At 6pm, lots of people in need line up for the “soup kitchen” dinner. A prayer is said and many people pay attention to the prayer. The meal is usually served by volunteers from another local church or by kids from the Southern Baptist University.
Many of the “people in need” of dinner are in need because they spent all their money on necessities like alcohol or white rocks or white powder or sticky plant flowers. Some are in need because they lost their job and the electric company still seems to demand payment.
Dinner is almost a balanced meal. There is always a meat, a starch, bread, a vegetable, and salad. Sometimes Mr. Dairy rides in on cheese. Rarely is there fruit.
I don’t know what it is about fruit that it’s not provided. Perhaps it’s the cost.
Dan, George, and Bob are still in the shelter with me. I’m glad they’re with me, but I wish they were on their own and happier.
Dan suggested the other day that the three of us (Dan, George, and I) get a “pad” together.
I really want to live alone, but perhaps it would help Dan to have me around. Dan has a tendency to think negatively. Perhaps some positive energy would help. Of course, there’s always the danger of falling into that sort of thinking.
This last Saturday night I was in a terrible mood. My daughter had turned 13 the day before and I’m not allowed to see her and I got through Friday I think by ignoring it and then spent a bunch of time alone on Saturday and started to have problems.
Anyway, the point of bringing it up is that Dan was the only person who noticed something was wrong and asked me about it. Of course I lied and said everything was alright, but I was sure to do it in a way to indicate that nothing was alright. I really appreciated his notice though.
George sometimes gets frustrated with Dan’s negativity. George can be pretty negative too, though.
Dan is a music aficionado. He knows everything about the music he likes and the people who made it.
George and Dan’s musical tastes do not intersect.
George has a Beck DVD of which Dan approves and a Deep Purple DVD of which Dan does not. “Who put on this crap?” I hear Dan say.
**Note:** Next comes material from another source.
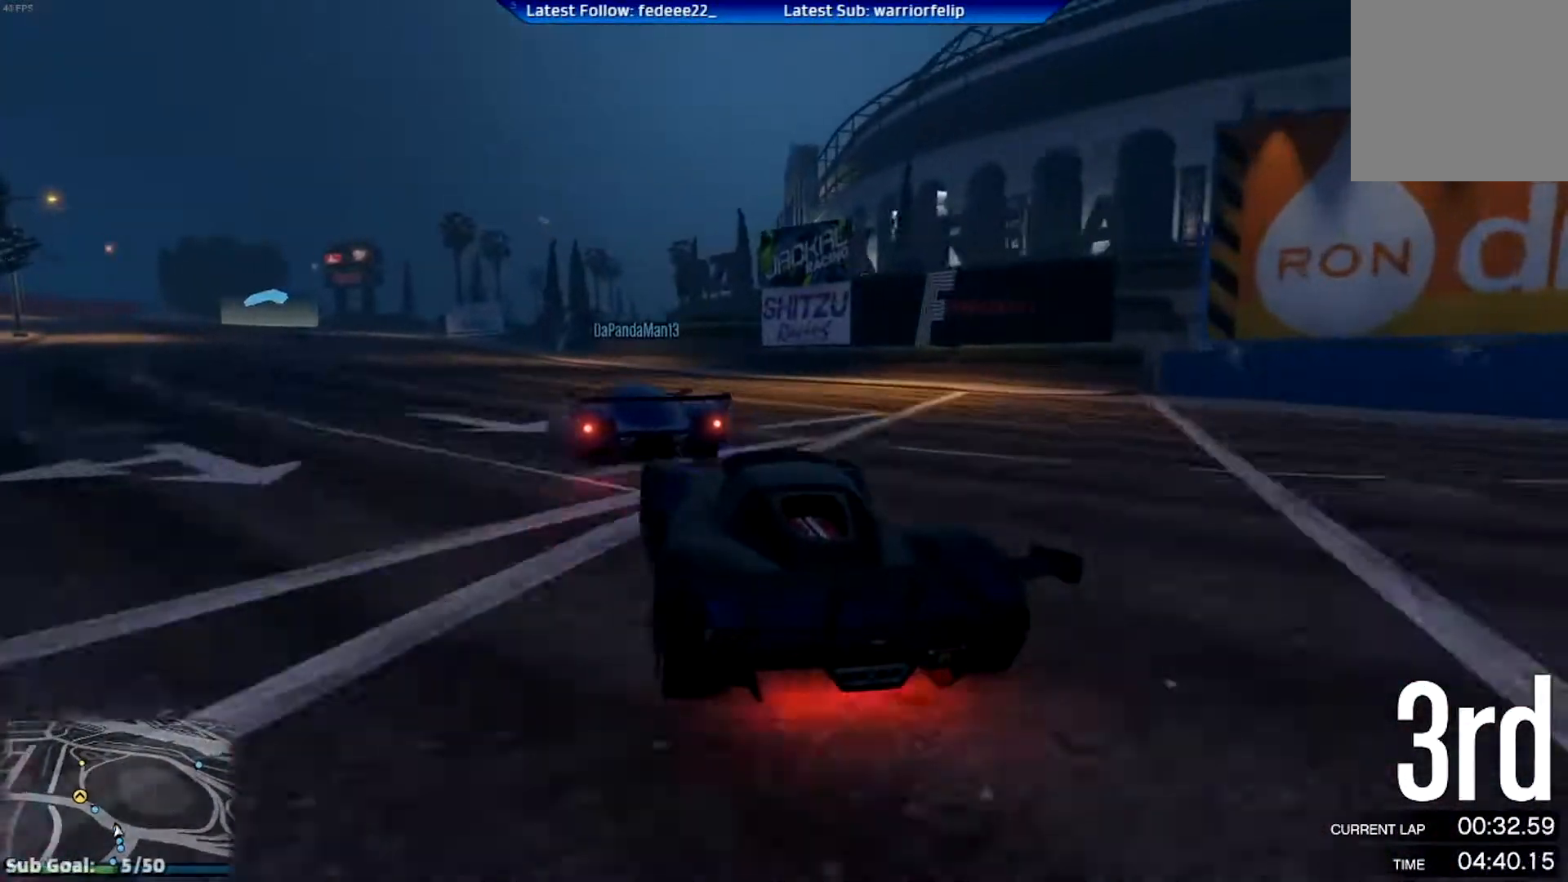
{"buttons": [], "left_stick": "center", "right_stick": "center", "events": [[200, "R2", "up"], [200, "left_stick", "left"], [434, "left_stick", "center"]]}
So, while George was out of the lounge, the DVD was changed to Beck.
This pissed George off.
I went outside to smoke a cigarette and found George standing by his car looking through a book of CD’s and laughing. I asked about it and George asked if he thought Dan would like a little Mötley Crüe on the way to work that morning. I thought it was pretty funny, too. Dan hated it, by the way – you should have seen his face when I asked about it.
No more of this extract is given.